A principios de los 2000, por ejemplo, no sentíamos la necesidad de moderar cualquier frase acerca de nuestros proyectos y nuestras convicciones con la muletilla “un poco”. Saben a lo que me refiero: “este es un poco el plan”, “esta es un poco nuestra forma de verlo”, “esto es un poco lo que hay”. Y es un poco desesperante tanto poqueteo bajo las faldas de las frases. Entiendo que el propósito original de la muletilla era indicar indefinición: “este es, a grandes rasgos, el plan”. Pero veo que cada vez se utiliza más como una forma de transmitir humildad y llaneza: “este es el plan, pero no quiero que parezca que me lo tengo creído, ¿sabes? Soy un tipo corriente abierto al diálogo y al entendimiento”.
Lo peor no es la hipocresía que se pueda esconder bajo esta afectación bienquedista, sino que la muletilla de marras se ha extendido a cualquier frase declarativa, por mucho que su uso la contradiga por completo. Hace unos meses escuché que una estrategia corporativa era “un poco nuestra gran ambición”. Pero, ¿cómo puede ser “nuestra gran ambición” si sólo la sentimos “un poco”? ¿Se imaginan a Napoleón explicando que su gran ambición era un poco conquistar Rusia? ¿O a Kennedy declarando que el gran objetivo de EE.UU. era un poco llegar a la Luna? Incluso he oído a un guía en el Prado explicar que el Bosco fue “un poco el mayor genio de su época”. ¿Es que tememos ofender a los otros cuadros de la sala? ¿Acaso nos da miedo que Leonardo da Vinci nos retire el saludo? Españoles, ¿a qué tan apocados? ¿Qué estragos hizo Pocoyó?

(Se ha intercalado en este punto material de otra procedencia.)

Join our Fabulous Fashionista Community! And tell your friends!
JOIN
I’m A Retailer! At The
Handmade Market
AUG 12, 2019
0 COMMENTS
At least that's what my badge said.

También estoy convencido de que a principios de los 2000 había más formas de indicar la calidad que recurriendo al adjetivo “chulo”. “Chulo” era por aquel entonces algo absolutamente residual, tenía un tufillo a adulto sesentayochero que te confiesa que en ocasiones aún se fuma un porrete. El vocabulario para expresar aprobación estaba más segmentado: si tenías menos de veinte años, las cosas molaban mazo; si tenías más de veinte, te gustaban mucho.

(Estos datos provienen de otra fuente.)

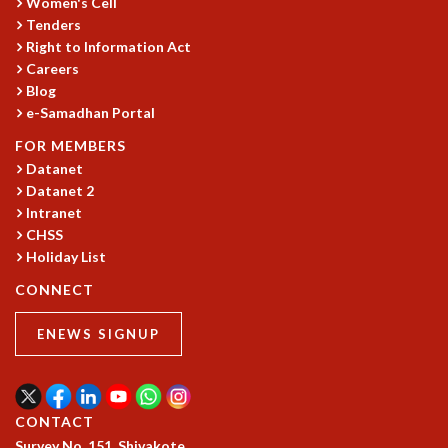
Women's Cell
COSMIC ZOOM
Tenders
CLIMATE CHAOS: WE’RE JUST WARMING UP
Right to Information Act
SCI560
Careers
ICTS OPEN DAY
Blog
OTHER EVENTS
e-Samadhan Portal
PEOPLE
FOR MEMBERS
Datanet
FACULTY
Datanet 2
POSTDOCTORAL FELLOWS
Intranet
STUDENTS
CHSS
ASSOCIATES
Holiday List
VISITORS
CONNECT
SCIENTIFIC AND TECHNICAL
ADMINISTRATIVE
ENEWS SIGNUP
DIRECTORY
SUPPORT
OUR SUPPORTERS
CONTACT
ENDOWMENT
Survey No. 151, Shivakote,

Trece años después, sin embargo, las tiendas con camisetas a 60 euros son chulas, los restaurantes veganos son chulísimos, las exposiciones del vorticismo en el Reina Sofía son chulérrimas. Y, de nuevo, la muletilla se extiende a contextos en los que pierde su pretensión de guaycidad. Un amigo me cuenta que, por órdenes de su jefe, la presentación de PowerPoint en la que expondrán a los inversores los nuevos objetivos de la compañía debe ser, antes que nada, “muy, muy chula”.

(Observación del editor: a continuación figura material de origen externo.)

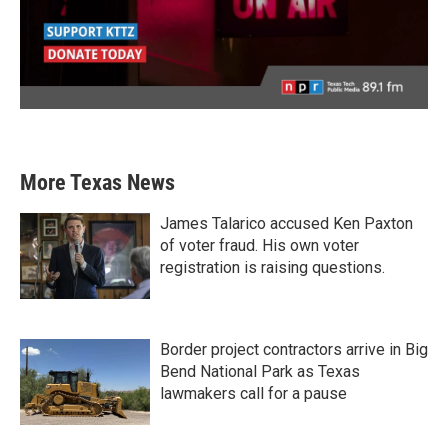
More Texas News
James Talarico accused Ken Paxton
of voter fraud. His own voter
registration is raising questions.
Border project contractors arrive in Big
Bend National Park as Texas
lawmakers call for a pause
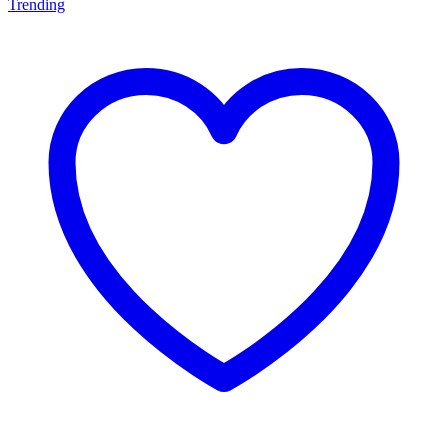
Trending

¿Son dos tics aislados e inconsecuentes? Yo diría que no. Más bien indican el triunfo de ese código corporativo-motivacional-californiano que se basa en la falsa naturalidad. Son el correlato lingüístico de la mesa de ping-pong en las oficinas de Google, la expresión de una mentalidad que busca fundir las prosaicas transacciones con que nos ganamos el pan y las aficiones que enriquecen nuestra vida interior en un único proyecto lúdico-urbano-hípster-aspiracional. Esta tesis no será muy chula, pero es un poco lo que pienso.